Idea to travelling alone through Morocco has born one day when I was laying in my bed with my girlfriend .
We were talkin’ about meaning of Life or anything…..thus, three months later there I was there, to haggle over the price of the additional insurance that the Moroccan car rental companies trying to sell you as soon as you land in Muslim soil.
The first city of my travel schedule was Marrakech. Colors and smells. I can sum it up as well. Most of the people who came in and he described as a fun city and charming, but I found only people and scoundrels ready to sell you anything… a city for ripping off tourists.
That being said I go leaving me back the “civilization” to push me inside. Passed the Tizi n ‘Tichka, the Alpine pass bordering the great Atlas, I continued towards the Ksar of Ait Ben Hadou, considered by Unesco World Heritage. It’s a citadel in pure Moroccan style, where the caravans coming from the Sahara, were finding rest before arriving in Marrakech. Now it is almost uninhabited, except the little shops of Berber carpets and talismans scattered among its paths.

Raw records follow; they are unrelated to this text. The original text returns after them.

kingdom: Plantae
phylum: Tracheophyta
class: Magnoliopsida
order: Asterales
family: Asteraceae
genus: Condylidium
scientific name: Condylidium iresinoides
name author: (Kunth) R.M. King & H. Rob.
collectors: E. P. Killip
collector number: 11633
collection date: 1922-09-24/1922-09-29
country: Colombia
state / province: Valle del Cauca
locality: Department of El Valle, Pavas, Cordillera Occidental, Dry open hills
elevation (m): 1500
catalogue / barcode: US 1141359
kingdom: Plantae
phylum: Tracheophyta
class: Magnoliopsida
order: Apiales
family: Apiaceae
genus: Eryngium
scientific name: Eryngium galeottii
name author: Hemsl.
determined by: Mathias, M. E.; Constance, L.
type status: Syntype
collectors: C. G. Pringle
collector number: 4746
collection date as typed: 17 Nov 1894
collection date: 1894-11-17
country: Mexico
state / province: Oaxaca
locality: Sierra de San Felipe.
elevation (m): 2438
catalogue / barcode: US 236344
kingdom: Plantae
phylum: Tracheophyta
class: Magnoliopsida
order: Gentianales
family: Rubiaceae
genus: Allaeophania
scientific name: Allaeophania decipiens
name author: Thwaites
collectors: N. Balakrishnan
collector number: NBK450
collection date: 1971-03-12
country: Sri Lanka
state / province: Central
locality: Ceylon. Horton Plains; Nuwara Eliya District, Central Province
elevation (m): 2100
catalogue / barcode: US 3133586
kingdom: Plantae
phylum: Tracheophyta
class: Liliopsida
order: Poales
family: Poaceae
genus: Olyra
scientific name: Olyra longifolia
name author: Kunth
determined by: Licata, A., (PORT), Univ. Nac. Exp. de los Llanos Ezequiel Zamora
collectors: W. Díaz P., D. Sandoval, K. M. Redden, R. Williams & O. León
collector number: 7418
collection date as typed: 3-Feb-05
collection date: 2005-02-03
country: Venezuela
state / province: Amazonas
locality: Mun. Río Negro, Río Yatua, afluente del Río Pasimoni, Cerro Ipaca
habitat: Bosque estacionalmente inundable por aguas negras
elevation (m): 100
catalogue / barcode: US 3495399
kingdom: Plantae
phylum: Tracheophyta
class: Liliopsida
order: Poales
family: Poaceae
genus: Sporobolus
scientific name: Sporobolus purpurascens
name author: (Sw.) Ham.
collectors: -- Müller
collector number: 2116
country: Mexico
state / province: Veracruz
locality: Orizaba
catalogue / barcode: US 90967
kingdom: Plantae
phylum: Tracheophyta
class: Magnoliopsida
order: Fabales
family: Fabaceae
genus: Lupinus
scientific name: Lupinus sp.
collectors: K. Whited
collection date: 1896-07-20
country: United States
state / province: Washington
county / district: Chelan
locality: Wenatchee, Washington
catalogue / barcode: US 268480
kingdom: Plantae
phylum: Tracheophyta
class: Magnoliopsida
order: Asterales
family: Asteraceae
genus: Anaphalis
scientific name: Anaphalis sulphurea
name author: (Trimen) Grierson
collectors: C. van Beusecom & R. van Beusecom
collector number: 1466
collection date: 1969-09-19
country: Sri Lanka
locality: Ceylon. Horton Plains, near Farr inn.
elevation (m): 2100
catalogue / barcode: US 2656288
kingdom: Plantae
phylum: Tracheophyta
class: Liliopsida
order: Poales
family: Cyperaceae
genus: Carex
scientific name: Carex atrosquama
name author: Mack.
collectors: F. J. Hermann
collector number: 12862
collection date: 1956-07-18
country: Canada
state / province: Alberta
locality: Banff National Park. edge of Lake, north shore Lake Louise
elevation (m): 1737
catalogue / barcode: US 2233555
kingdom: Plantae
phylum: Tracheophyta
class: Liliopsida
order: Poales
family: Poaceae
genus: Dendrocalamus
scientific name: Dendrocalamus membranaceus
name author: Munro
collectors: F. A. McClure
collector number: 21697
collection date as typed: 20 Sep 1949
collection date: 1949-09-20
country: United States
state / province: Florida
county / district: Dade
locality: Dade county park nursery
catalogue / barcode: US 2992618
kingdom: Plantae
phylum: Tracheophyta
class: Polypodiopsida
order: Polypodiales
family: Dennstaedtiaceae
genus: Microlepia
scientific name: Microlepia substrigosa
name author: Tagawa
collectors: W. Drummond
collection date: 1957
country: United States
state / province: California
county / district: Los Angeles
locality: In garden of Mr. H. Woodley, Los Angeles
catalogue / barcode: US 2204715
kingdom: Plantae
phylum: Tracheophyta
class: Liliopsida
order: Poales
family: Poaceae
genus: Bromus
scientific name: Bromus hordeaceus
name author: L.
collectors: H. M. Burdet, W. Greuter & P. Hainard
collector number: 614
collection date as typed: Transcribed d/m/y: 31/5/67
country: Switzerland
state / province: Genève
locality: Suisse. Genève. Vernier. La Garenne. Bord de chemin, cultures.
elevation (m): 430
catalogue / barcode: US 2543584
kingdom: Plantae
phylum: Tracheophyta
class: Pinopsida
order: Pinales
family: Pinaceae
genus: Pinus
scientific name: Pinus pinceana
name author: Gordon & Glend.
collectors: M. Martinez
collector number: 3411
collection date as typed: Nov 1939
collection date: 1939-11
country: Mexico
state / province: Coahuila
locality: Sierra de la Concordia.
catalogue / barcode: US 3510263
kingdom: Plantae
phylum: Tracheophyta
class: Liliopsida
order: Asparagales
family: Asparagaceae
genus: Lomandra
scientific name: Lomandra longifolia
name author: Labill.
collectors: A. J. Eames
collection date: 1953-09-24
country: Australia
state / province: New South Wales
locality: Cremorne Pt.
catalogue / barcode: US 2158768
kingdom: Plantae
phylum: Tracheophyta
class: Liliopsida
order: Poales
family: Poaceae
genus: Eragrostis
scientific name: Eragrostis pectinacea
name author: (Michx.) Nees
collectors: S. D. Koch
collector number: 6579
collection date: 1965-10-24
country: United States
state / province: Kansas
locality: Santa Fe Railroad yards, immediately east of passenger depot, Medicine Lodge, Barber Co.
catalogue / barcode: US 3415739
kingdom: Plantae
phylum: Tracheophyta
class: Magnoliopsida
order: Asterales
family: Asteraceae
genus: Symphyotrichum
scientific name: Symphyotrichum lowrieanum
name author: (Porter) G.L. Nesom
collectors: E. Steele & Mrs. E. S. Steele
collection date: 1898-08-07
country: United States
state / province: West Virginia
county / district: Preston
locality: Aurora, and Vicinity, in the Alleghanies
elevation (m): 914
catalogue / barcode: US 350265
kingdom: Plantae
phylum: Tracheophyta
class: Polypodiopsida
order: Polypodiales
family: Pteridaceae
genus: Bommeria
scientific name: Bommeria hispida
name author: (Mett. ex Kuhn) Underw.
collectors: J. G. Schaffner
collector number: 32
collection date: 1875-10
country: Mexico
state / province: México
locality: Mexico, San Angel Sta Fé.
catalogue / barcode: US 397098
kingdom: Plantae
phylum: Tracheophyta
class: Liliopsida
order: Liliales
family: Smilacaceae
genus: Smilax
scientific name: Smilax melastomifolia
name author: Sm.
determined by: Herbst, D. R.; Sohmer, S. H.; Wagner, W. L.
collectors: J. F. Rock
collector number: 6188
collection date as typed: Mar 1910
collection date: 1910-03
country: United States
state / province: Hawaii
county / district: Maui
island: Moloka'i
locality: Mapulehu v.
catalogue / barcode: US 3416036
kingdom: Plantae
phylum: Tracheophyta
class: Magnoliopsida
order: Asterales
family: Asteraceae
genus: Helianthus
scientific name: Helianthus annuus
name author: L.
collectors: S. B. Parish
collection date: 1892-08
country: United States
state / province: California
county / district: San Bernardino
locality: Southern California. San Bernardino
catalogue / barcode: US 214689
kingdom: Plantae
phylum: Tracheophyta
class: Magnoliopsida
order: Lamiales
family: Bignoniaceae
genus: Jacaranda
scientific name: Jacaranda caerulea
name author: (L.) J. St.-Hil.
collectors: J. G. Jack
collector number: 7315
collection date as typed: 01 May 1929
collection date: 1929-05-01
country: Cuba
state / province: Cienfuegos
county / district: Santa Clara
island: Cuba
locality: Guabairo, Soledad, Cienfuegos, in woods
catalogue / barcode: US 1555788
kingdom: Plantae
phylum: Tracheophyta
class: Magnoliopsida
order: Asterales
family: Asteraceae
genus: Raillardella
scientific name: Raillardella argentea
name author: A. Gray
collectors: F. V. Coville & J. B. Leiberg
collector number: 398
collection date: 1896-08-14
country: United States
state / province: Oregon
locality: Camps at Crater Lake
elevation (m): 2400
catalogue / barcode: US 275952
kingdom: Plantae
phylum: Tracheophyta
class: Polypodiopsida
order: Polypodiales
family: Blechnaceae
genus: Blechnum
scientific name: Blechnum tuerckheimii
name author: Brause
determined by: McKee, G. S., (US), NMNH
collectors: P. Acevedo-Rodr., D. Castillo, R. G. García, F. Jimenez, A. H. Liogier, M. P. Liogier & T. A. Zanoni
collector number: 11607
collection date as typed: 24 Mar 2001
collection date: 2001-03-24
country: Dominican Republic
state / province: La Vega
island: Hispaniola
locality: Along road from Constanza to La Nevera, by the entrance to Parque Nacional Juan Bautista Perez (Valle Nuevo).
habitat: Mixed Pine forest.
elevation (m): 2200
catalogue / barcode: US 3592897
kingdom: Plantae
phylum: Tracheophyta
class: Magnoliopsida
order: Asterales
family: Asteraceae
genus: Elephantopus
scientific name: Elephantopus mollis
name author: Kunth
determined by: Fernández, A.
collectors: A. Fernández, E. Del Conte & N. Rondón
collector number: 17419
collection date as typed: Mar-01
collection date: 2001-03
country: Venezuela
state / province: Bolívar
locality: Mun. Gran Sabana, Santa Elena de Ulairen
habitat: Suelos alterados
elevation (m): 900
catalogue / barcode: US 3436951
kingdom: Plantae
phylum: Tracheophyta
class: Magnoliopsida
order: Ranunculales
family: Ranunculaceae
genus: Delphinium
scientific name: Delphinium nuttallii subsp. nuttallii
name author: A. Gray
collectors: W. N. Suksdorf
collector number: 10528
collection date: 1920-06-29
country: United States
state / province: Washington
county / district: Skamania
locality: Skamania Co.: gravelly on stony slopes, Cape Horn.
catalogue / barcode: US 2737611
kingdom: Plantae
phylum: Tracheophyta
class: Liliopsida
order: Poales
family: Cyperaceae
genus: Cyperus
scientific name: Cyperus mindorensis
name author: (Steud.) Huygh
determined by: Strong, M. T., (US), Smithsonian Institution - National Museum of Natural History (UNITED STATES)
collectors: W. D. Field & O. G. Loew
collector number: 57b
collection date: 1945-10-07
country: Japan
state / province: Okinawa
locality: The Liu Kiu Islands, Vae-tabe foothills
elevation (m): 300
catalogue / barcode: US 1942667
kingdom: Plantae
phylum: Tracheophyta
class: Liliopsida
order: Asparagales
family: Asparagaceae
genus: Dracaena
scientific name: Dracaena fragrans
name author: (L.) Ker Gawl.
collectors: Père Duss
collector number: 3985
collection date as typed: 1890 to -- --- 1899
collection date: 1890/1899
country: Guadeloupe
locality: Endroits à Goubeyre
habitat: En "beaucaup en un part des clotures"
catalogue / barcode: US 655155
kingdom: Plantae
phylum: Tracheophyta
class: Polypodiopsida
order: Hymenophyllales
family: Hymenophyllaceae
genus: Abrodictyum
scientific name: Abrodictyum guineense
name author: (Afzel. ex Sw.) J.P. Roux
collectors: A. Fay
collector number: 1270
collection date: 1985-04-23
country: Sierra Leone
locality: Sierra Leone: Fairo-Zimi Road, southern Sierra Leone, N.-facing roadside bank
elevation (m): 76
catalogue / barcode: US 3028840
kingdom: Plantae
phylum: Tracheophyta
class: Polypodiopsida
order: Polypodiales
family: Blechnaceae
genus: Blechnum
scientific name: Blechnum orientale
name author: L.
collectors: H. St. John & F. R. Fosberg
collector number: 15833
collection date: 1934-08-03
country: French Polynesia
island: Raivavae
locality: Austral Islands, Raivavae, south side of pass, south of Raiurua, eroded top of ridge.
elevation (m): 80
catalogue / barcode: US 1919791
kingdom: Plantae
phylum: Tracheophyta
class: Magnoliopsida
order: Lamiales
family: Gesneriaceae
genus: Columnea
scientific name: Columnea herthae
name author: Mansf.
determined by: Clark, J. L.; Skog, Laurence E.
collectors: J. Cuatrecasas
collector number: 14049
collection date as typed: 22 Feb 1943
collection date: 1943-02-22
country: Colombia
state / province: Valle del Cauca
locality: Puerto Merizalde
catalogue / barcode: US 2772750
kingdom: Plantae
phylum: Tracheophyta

Certainly the thing I will always remember about this place was the hotel where I stayed in front of the old Ksar, during my birthday, alone. Between a word and the other for dinner, three girls, one Italian, one French and one German invited me to their table, which soon discovered what day it was, they offered a drink their one bottle of wine brought from France … we spent the evening talking about desert, starry nights and Bedouins.
The next day I greeted them at breakfast, knowing that our paths would cross more. So in the car again, this time, on the advice of my friend Fabio, I went in the same guesthouse where three days earlier had housed him. I’m just saying to 3 km there was one of the nicest road I’ve seen so far.
I was in Boumalne Dades about 1500 meters above sea level. I didn’t visit the famous Dades Gorge off a few miles, considered by my local guide “touristic” for a guy like me. And so among flower gardens and red-coloured mountains the Guide took me to visit the caves inhabited by the last nomads of Morocco, an endangered breed. The ancestors of these nomads fought with pride the French advance during the colonies, but eventually succumbed. Here I was able to try the real the nomads in their cave, made with herbs gathered on their mountains.
An experience nothing short of amazing. Two days spent in Boumalnes, where I met the friends and family of my guide, a delightful person, as well as many other known during my stay in this extraordinary land.
Last leg of the journey: Merzouga … the last human outpost before the great Sahara desert where the only inhabitants are Scorpions, snakes and Bedouins.
When you stand in front of those mountains of sand hundreds of metres high, you wonder if it really is quite real.
See the sun setting, eating together with the Berbers, dancing in their tent, waking up and seeing the dunes to change color at sunrise
… gentlemen, it’s an experience that I recommend to everyone at least once in their lives.